A metà strada tra "La città verrà distrutta all’alba" e "Lola corre", MadS, prodotto da Shudder, il servizio di streaming dedicato al genere horror, ci regala un otimo film per chi cerca una serata adrenalinica e piena di intrattenimento horrorifico.
Astenersi per chi è alla ricerca di pellicole più psicologiche o profonde.

La notte dei morti viventi
di George A. Romero
La notte dei morti viventi (Night of the Living Dead), film del 1968 diretto da George A. Romero, è un vero e proprio spartiacque nella storia del cinema horror. Girato in bianco e nero con un budget irrisorio di poco più di 100 mila dollari, il film di Romero segna il passaggio dal gotico della Hammer, al moderno cinema dell'orrore, caratterizzato da un realismo crudo, una critica sociale incisiva e una nuova concezione degli zombie come metafora delle paure collettive.
La storia si svolge in una casa di campagna della Pennsylvania, vicino a un cimitero, dove un gruppo di persone cerca rifugio dagli zombi. Curiosità: il termine 'zombi' nel film non viene mai utilizzato. Noi sappiamo che sono zombi rivedendo il film oggi ma quando il film uscì nelle sale gli spettatori ignoravano chi fossero questi mostri. I protagonisti, muovendosi in uno scenario claustrofobico, tentano di difendersi da queste creature lente ma inesorabili, che si accalcano goffamente ma con intenzioni letali circondando la casa in cui si sono riparati. Solo dalla televisione si viene a sapere che a causa di una radiazione proveniente da una sonda sperimentale tornata dalla spazio i morti stanno risorgendo dalle loro tombe per contagiare i vivi e nutrirsi della loro carne. L'unico modo per fermarli? Bruciarli o sparare alla testa. Il protagonista, interpretato da Duane Jones, è un uomo di colore che, insieme ad altre cinque persone (e una bambina ferita), si trova non solo a combattere gli zombi, ma anche a gestire le tensioni interne del gruppo. Il film culmina in un'escalation di orrore e disperazione e si conclude con il protagonista di colore, l'unico sopravissuto del gruppo, che viene scambiato per uno zombie e ucciso da una squadra di soccorso.

◇ ◇ ◇ ◇

[Compito da svolgere]
Puoi proseguire il testo sui film horror qui sopra, cominciando subito dopo la sua ultima frase?

(Dati raccolti)
◇ ◇ ◇ ◇

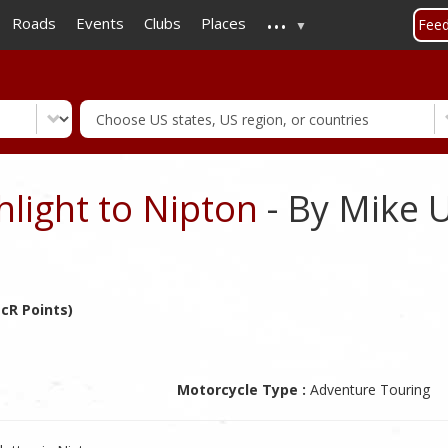
...
Skip
Roads
Events
Clubs
Places
Fee
to
main
content
hlight to Nipton
- By Mike 
cR Points)
Motorcycle Type :
Adventure Touring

◇ ◇ ◇ ◇

[Risposta qui sotto]
"La notte dei morti viventi" non è il primo film sugli zombie, ma ridefinisce il genere. Mentre nelle pellicole degli anni trenta e quaranta il morto vivente era associato al folklore haitiano e alle pratiche voodoo, nel film di Romero diventa una minaccia apocalittica: un orda priva di intelletto con l'unico scopo di divorare carne umana. Ispirato al romanzo 'Io sono leggenda' di Richard Matheson, questo film stabilisce le basi dello zombie movie contemporaneo, rivoluzionando il genere horror con scene cruenti e violenza, e influenzando film, serie TV, fumetti e videogiochi a venire. Tutto questo con pochi spicci.
Romero dimostra che un film horror non ha bisogno di grandi risorse per essere efficace, ma di idee originali, ispirando una generazione di registi indipendenti a perseguire le proprie visioni creative senza dipendere dai grandi studi cinematografici. La regia di Romero, sebbene acerba, con le sue riprese oblique crea una forte tensione, e l'uso del bianco e nero non solo riduce i costi, ma conferisce al film un'atmosfera di realismo e terrore. La scena in cui gli zombie divorano le budella e gli arti di un malcapitato, oggi, per noi appassionati di cinema horror, può sembrare normale, ma di certo non lo era per il pubblico dell'epoca.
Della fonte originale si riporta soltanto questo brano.